Friday, June 8, 2018

Spying out the reality

Image result for challah and wineFriday night Shabbat meals are defined by two important Jewish staples- Challah and wine. It is hard to call it a Shabbat meal without these two minimal requirements. What is interesting, though, is that these two items make entering Shabbat a unique challenge. What is the problem? Shabbat is a celebration of an important fact- G-d created the world.  One way our sources tell us to strengthen that fact is to meditate on all the sweet fruits, vegetables, animals, and vistas on this small, scenic planet.  This brings us to a slight conundrum.  What you won’t find walking around is wine trees or challah trees.
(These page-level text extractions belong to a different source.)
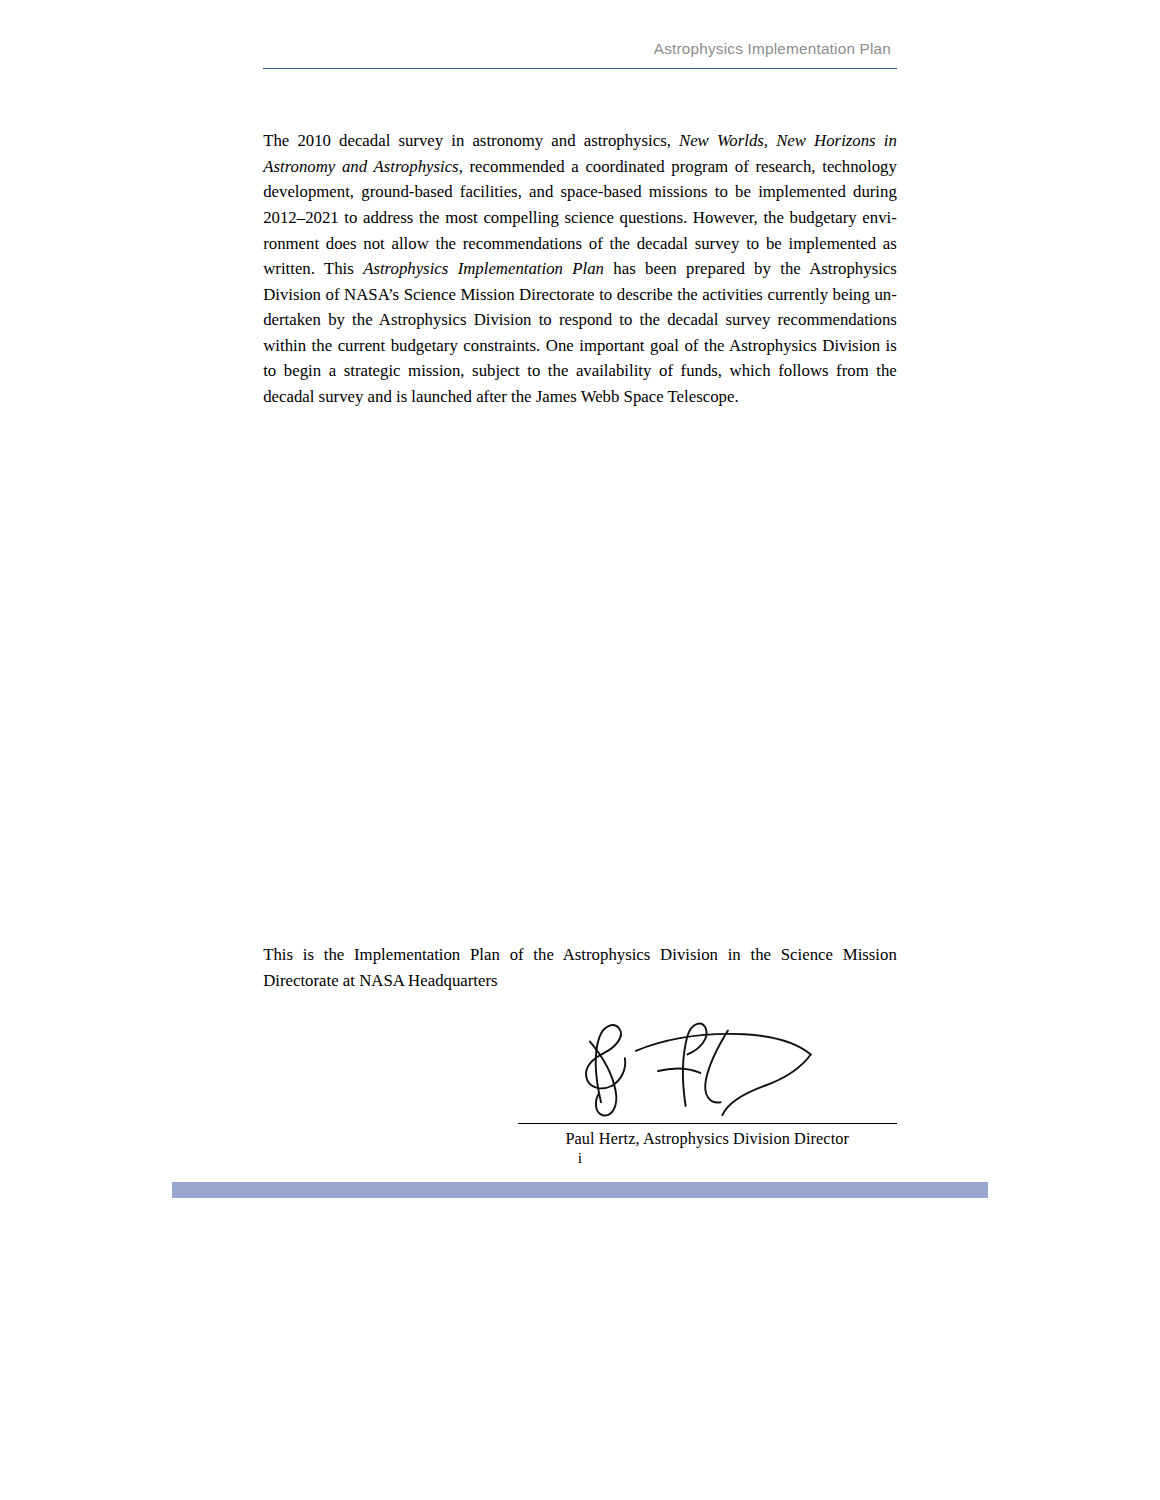Astrophysics Implementation Plan
The 2010 decadal survey in astronomy and astrophysics, New Worlds, New Horizons in Astronomy and Astrophysics, recommended a coordinated program of research, technology development, ground-based facilities, and space-based missions to be implemented during 2012–2021 to address the most compelling science questions. However, the budgetary environment does not allow the recommendations of the decadal survey to be implemented as written. This Astrophysics Implementation Plan has been prepared by the Astrophysics Division of NASA’s Science Mission Directorate to describe the activities currently being undertaken by the Astrophysics Division to respond to the decadal survey recommendations within the current budgetary constraints. One important goal of the Astrophysics Division is to begin a strategic mission, subject to the availability of funds, which follows from the decadal survey and is launched after the James Webb Space Telescope.
This is the Implementation Plan of the Astrophysics Division in the Science Mission Directorate at NASA Headquarters
Paul Hertz, Astrophysics Division Director
i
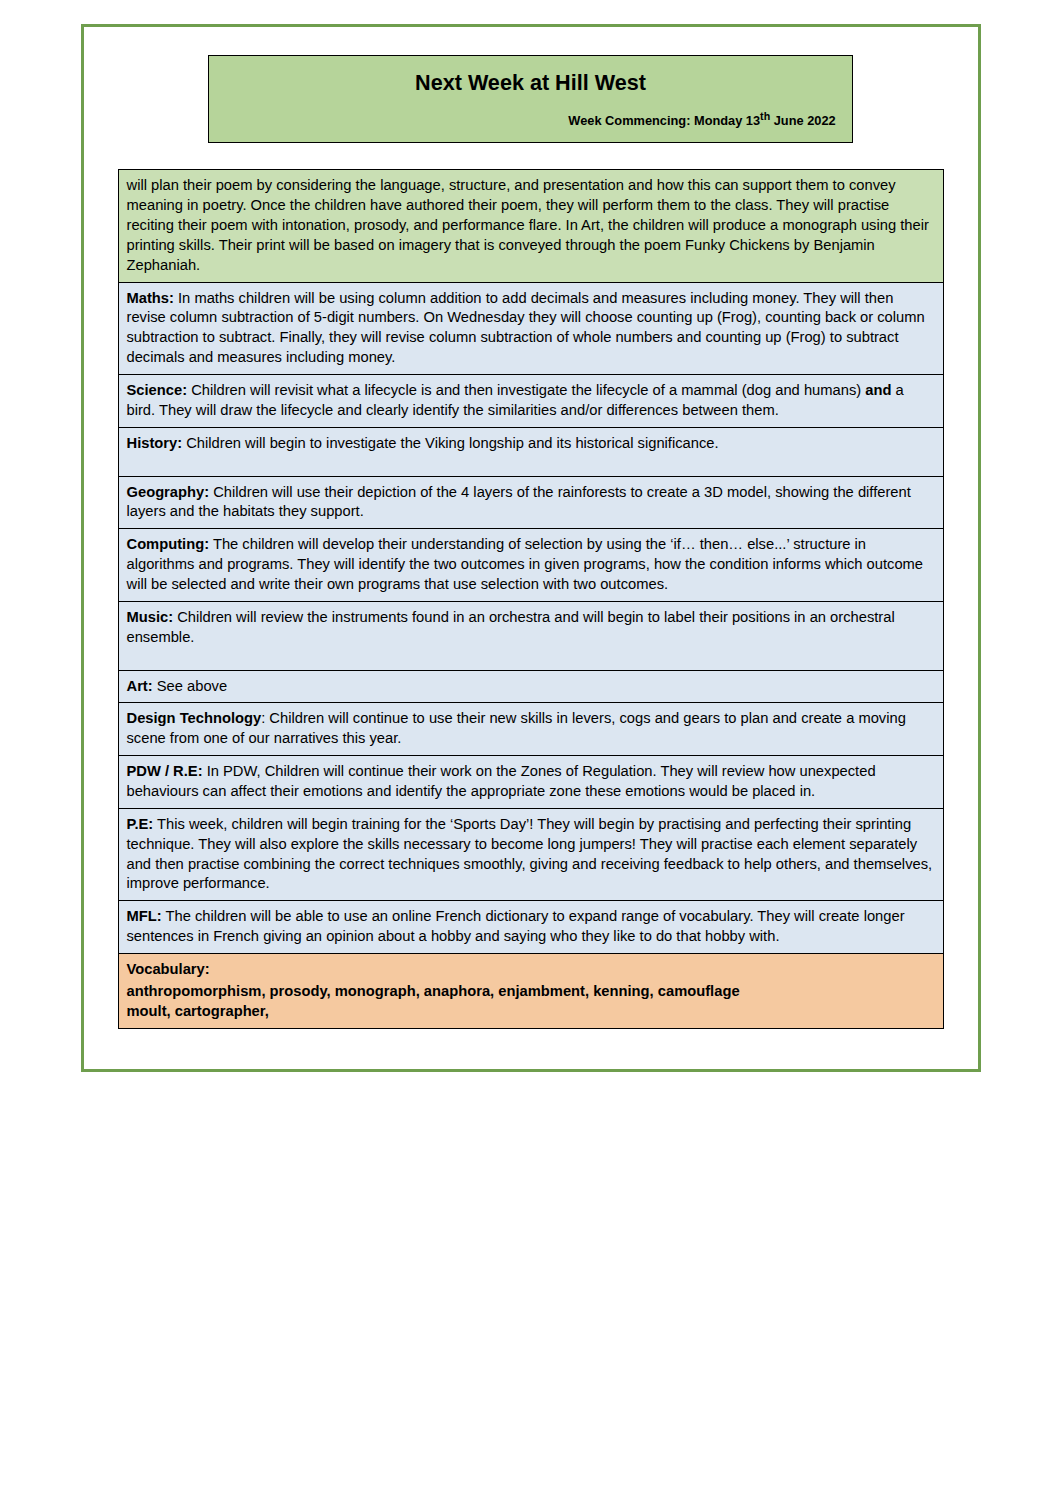Next Week at Hill West
Week Commencing: Monday 13th June 2022
| will plan their poem by considering the language, structure, and presentation and how this can support them to convey meaning in poetry. Once the children have authored their poem, they will perform them to the class. They will practise reciting their poem with intonation, prosody, and performance flare. In Art, the children will produce a monograph using their printing skills. Their print will be based on imagery that is conveyed through the poem Funky Chickens by Benjamin Zephaniah. |
| Maths: In maths children will be using column addition to add decimals and measures including money. They will then revise column subtraction of 5-digit numbers. On Wednesday they will choose counting up (Frog), counting back or column subtraction to subtract. Finally, they will revise column subtraction of whole numbers and counting up (Frog) to subtract decimals and measures including money. |
| Science: Children will revisit what a lifecycle is and then investigate the lifecycle of a mammal (dog and humans) and a bird. They will draw the lifecycle and clearly identify the similarities and/or differences between them. |
| History: Children will begin to investigate the Viking longship and its historical significance. |
| Geography: Children will use their depiction of the 4 layers of the rainforests to create a 3D model, showing the different layers and the habitats they support. |
| Computing: The children will develop their understanding of selection by using the ‘if… then… else...’ structure in algorithms and programs. They will identify the two outcomes in given programs, how the condition informs which outcome will be selected and write their own programs that use selection with two outcomes. |
| Music: Children will review the instruments found in an orchestra and will begin to label their positions in an orchestral ensemble. |
| Art: See above |
| Design Technology : Children will continue to use their new skills in levers, cogs and gears to plan and create a moving scene from one of our narratives this year. |
| PDW / R.E: In PDW, Children will continue their work on the Zones of Regulation. They will review how unexpected behaviours can affect their emotions and identify the appropriate zone these emotions would be placed in. |
| P.E: This week, children will begin training for the ‘Sports Day’! They will begin by practising and perfecting their sprinting technique. They will also explore the skills necessary to become long jumpers! They will practise each element separately and then practise combining the correct techniques smoothly, giving and receiving feedback to help others, and themselves, improve performance. |
| MFL: The children will be able to use an online French dictionary to expand range of vocabulary. They will create longer sentences in French giving an opinion about a hobby and saying who they like to do that hobby with. |
| Vocabulary: anthropomorphism, prosody, monograph, anaphora, enjambment, kenning, camouflage moult, cartographer, |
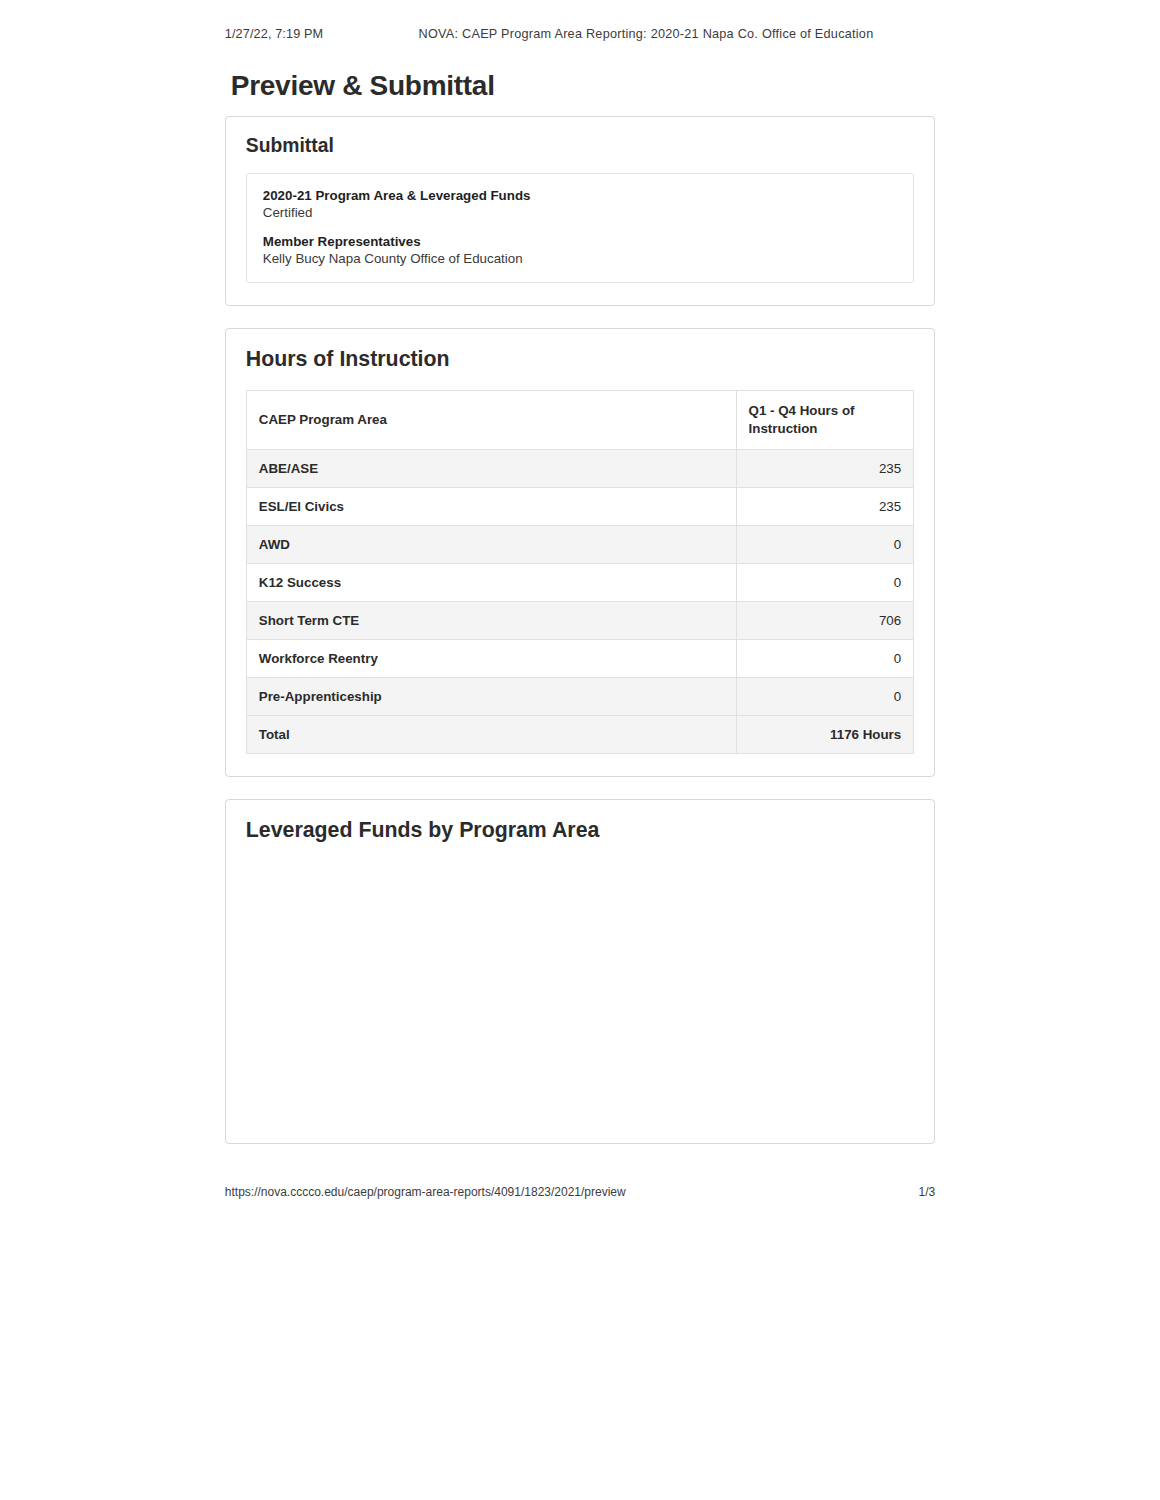1/27/22, 7:19 PM NOVA: CAEP Program Area Reporting: 2020-21 Napa Co. Office of Education
Preview & Submittal
Submittal
2020-21 Program Area & Leveraged Funds
Certified
Member Representatives
Kelly Bucy Napa County Office of Education
Hours of Instruction
| CAEP Program Area | Q1 - Q4 Hours of Instruction |
| --- | --- |
| ABE/ASE | 235 |
| ESL/El Civics | 235 |
| AWD | 0 |
| K12 Success | 0 |
| Short Term CTE | 706 |
| Workforce Reentry | 0 |
| Pre-Apprenticeship | 0 |
| Total | 1176 Hours |
Leveraged Funds by Program Area
https://nova.cccco.edu/caep/program-area-reports/4091/1823/2021/preview 1/3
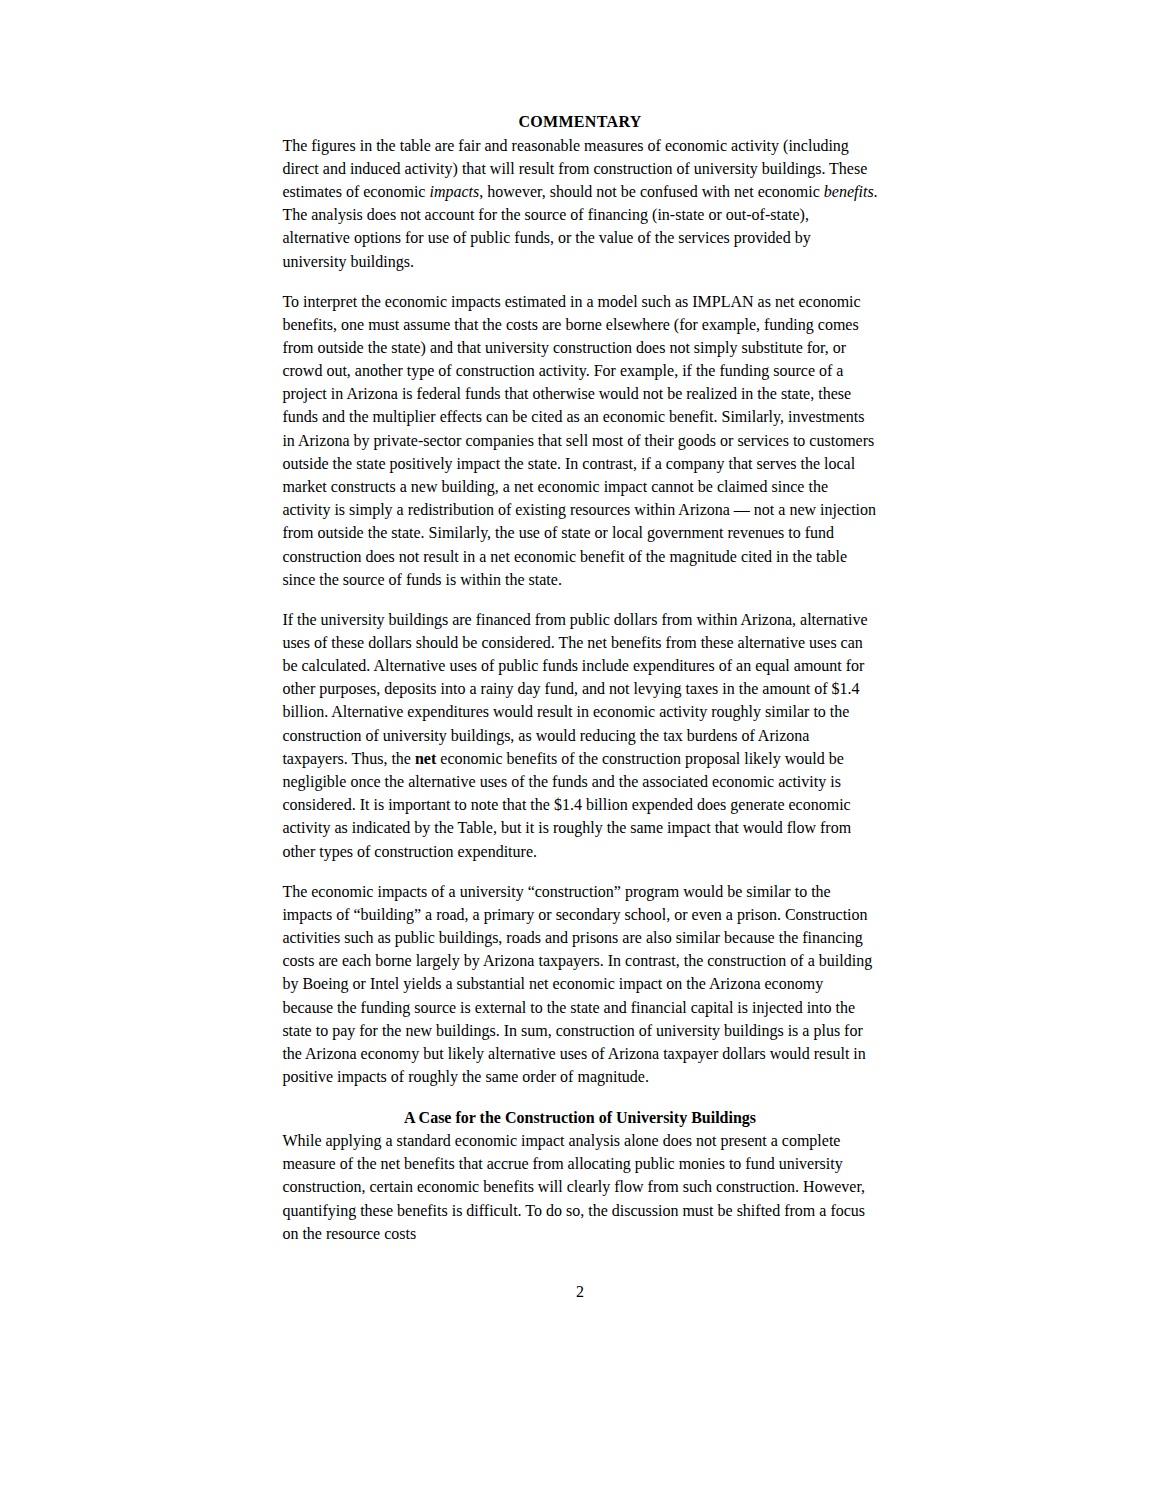COMMENTARY
The figures in the table are fair and reasonable measures of economic activity (including direct and induced activity) that will result from construction of university buildings. These estimates of economic impacts, however, should not be confused with net economic benefits. The analysis does not account for the source of financing (in-state or out-of-state), alternative options for use of public funds, or the value of the services provided by university buildings.
To interpret the economic impacts estimated in a model such as IMPLAN as net economic benefits, one must assume that the costs are borne elsewhere (for example, funding comes from outside the state) and that university construction does not simply substitute for, or crowd out, another type of construction activity. For example, if the funding source of a project in Arizona is federal funds that otherwise would not be realized in the state, these funds and the multiplier effects can be cited as an economic benefit. Similarly, investments in Arizona by private-sector companies that sell most of their goods or services to customers outside the state positively impact the state. In contrast, if a company that serves the local market constructs a new building, a net economic impact cannot be claimed since the activity is simply a redistribution of existing resources within Arizona — not a new injection from outside the state. Similarly, the use of state or local government revenues to fund construction does not result in a net economic benefit of the magnitude cited in the table since the source of funds is within the state.
If the university buildings are financed from public dollars from within Arizona, alternative uses of these dollars should be considered. The net benefits from these alternative uses can be calculated. Alternative uses of public funds include expenditures of an equal amount for other purposes, deposits into a rainy day fund, and not levying taxes in the amount of $1.4 billion. Alternative expenditures would result in economic activity roughly similar to the construction of university buildings, as would reducing the tax burdens of Arizona taxpayers. Thus, the net economic benefits of the construction proposal likely would be negligible once the alternative uses of the funds and the associated economic activity is considered. It is important to note that the $1.4 billion expended does generate economic activity as indicated by the Table, but it is roughly the same impact that would flow from other types of construction expenditure.
The economic impacts of a university “construction” program would be similar to the impacts of “building” a road, a primary or secondary school, or even a prison. Construction activities such as public buildings, roads and prisons are also similar because the financing costs are each borne largely by Arizona taxpayers. In contrast, the construction of a building by Boeing or Intel yields a substantial net economic impact on the Arizona economy because the funding source is external to the state and financial capital is injected into the state to pay for the new buildings. In sum, construction of university buildings is a plus for the Arizona economy but likely alternative uses of Arizona taxpayer dollars would result in positive impacts of roughly the same order of magnitude.
A Case for the Construction of University Buildings
While applying a standard economic impact analysis alone does not present a complete measure of the net benefits that accrue from allocating public monies to fund university construction, certain economic benefits will clearly flow from such construction. However, quantifying these benefits is difficult. To do so, the discussion must be shifted from a focus on the resource costs
2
Why? Because it takes quite a bit of human ingenuity to make wine and bread.  If so to celebrate Shabbat properly we should take a juicy peach and a thick steak as they seem to be more directly a product of G-d when compared to the wine and bread that required human interference to produce.  So what is the idea?

                Wine and bread represent the two different ways human beings express their creativity in the world. Let’s take wine. Wine is the process in which we unleash the potential inside of a grape. It is a process of taking what is already there and making it better.  Bread is a different type of human ingenuity.   It is a process of taking two different items, flour and water, mixing it with yeast, giving it time, and producing a whole new compound.  

                That is the reason why we start Shabbat with these two items. It is specifically with the two items where it is difficult to see G-d’s hand in it because ours is so prominent that we challenge our self to still thank G-d for it.  Why mention this now?  Because the idea of wine and challah directly follows the sin of the spies to teach us at the heart of the sin was this specific issue. While living in the spiritual richness of the desert, seeing a natural land felt devoid of the divine, almost like going back to Egypt, so they spoke ill of it. They didn’t realize that life is about seeing through nature to see the divine. In a similar vein, we are supposed to see the divine through human ingenuity as we enter into Shabbat, specifically because it is difficult.